MA 4th in Nation for LEED Green Building

Red, Rounded,With Number 3Boston – The Patrick Administration today announced Massachusetts has been ranked 4th in the nation for sustainable building design, construction and operation by the U.S. Green Building Council (USGBC).

“We are proud to receive this honor because we are committed to shaping our energy future and protecting our environment,” said Energy and Environmental Affairs Secretary Rick Sullivan. “Designing and constructing our buildings with energy and the environment in mind reduces greenhouse gas emissions, improves the air we breathe and saves people money.”

Massachusetts ranked behind Illinois, Maryland and Virginia, and had 101 Leadership in Energy and Environment Design (LEED) certified projects in 2013. Massachusetts also ranked 4th in last year’s survey.

To calculate its rankings, USGBC used per-capita figures as a measure of the human element of green building, allowing for a fair comparison of the level of green building taking place among states with significant differences in population and number of overall buildings.

“In the face of extraordinary global challenge of climate change, our national imperative to create resource-efficient and cost-effective green buildings has never been greater,” said Rick Fedrizzi, president, CEO and founding chair, USGBC. “Massachusetts has a strong base of dedicated individuals who are using LEED to transform its built infrastructure into high-performing spaces that promote the health of our planet and the people who use these buildings each and every day.”

Several projects certified in 2013 were noted in USGBC’s list, including the Massachusetts Green High Performance Computing Center in Holyoke, the first university research computing center to achieve LEED Platinum certification, and the Massachusetts Department of Environmental Protection Wall Experiment Center in Lawrence, which is LEED Platinum certified.

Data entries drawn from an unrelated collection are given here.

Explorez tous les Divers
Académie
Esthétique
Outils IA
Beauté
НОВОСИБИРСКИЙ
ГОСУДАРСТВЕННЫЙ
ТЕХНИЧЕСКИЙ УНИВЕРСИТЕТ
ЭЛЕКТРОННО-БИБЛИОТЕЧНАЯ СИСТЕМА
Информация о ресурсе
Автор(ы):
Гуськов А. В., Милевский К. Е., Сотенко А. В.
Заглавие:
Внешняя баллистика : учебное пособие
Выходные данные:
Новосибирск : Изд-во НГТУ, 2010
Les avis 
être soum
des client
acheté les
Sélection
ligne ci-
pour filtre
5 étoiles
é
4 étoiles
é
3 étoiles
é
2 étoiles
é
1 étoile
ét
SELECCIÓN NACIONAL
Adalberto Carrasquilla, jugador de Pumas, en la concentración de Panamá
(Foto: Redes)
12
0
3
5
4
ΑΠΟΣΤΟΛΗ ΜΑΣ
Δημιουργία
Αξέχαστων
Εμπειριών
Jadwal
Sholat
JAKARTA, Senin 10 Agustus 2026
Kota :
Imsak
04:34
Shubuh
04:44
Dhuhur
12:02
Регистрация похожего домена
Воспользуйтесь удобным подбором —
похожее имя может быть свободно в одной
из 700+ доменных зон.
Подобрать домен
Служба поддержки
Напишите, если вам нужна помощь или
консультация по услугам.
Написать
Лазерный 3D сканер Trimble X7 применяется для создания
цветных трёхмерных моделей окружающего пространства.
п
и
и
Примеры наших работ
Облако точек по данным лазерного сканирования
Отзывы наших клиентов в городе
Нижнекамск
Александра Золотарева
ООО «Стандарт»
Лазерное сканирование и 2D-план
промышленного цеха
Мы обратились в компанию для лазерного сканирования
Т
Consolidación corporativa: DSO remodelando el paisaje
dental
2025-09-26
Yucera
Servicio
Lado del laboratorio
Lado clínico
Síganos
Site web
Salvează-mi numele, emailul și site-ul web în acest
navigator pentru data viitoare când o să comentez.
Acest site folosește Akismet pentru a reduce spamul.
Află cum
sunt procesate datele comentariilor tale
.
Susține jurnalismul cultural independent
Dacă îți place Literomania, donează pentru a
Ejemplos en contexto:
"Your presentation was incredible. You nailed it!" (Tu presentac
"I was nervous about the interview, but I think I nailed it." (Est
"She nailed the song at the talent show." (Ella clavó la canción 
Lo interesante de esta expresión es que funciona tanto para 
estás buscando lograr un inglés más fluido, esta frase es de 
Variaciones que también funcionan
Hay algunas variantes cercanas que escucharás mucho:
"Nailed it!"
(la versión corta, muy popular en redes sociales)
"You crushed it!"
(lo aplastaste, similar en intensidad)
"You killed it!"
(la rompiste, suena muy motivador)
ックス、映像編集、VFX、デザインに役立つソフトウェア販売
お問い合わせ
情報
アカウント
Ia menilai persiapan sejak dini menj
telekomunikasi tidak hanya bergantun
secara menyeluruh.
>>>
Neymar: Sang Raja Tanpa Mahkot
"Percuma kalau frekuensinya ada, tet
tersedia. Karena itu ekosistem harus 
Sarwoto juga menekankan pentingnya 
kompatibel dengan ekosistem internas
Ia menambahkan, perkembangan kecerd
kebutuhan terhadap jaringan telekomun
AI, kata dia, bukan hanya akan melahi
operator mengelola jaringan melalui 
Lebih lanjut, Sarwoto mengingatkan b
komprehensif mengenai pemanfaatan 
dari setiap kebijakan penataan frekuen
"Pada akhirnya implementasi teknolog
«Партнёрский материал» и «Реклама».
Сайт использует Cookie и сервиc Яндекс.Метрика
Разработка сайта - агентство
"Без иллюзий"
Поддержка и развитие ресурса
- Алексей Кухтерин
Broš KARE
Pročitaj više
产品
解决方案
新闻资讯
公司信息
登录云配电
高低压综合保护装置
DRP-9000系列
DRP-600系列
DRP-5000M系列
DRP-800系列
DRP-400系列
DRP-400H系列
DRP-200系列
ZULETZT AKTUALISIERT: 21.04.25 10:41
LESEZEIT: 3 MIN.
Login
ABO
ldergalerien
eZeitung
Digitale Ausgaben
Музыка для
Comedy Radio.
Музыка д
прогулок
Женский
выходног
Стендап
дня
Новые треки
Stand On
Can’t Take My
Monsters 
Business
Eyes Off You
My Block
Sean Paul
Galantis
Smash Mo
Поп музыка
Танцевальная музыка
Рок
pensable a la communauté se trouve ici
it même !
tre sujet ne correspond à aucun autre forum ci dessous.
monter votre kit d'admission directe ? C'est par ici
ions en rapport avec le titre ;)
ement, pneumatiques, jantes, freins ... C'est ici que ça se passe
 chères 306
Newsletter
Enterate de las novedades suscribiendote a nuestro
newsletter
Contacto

The high standards achieved by these state facilities were driven by Governor Patrick’s Leading by Example Program, which requires state building construction to meet a LEED Plus standard that includes higher energy and water conservation expectations.

The Patrick Administration’s aggressive clean energy initiatives have made Massachusetts a leader in energy efficiency, renewable energy and emissions reductions. The American Council for an Energy Efficient Economy has named Massachusetts number one for three years running. Last year, Governor Patrick set a new solar goal of 1,600 megawatts installed by 2020, after Massachusetts reached the previous goal of installing 250 megawatts by 2017, four years early. The clean energy revolution is yielding economic benefits as well, with 11.8 percent job growth in the last year; nearly 80,000 people are employed in the cleantech industry in Massachusetts.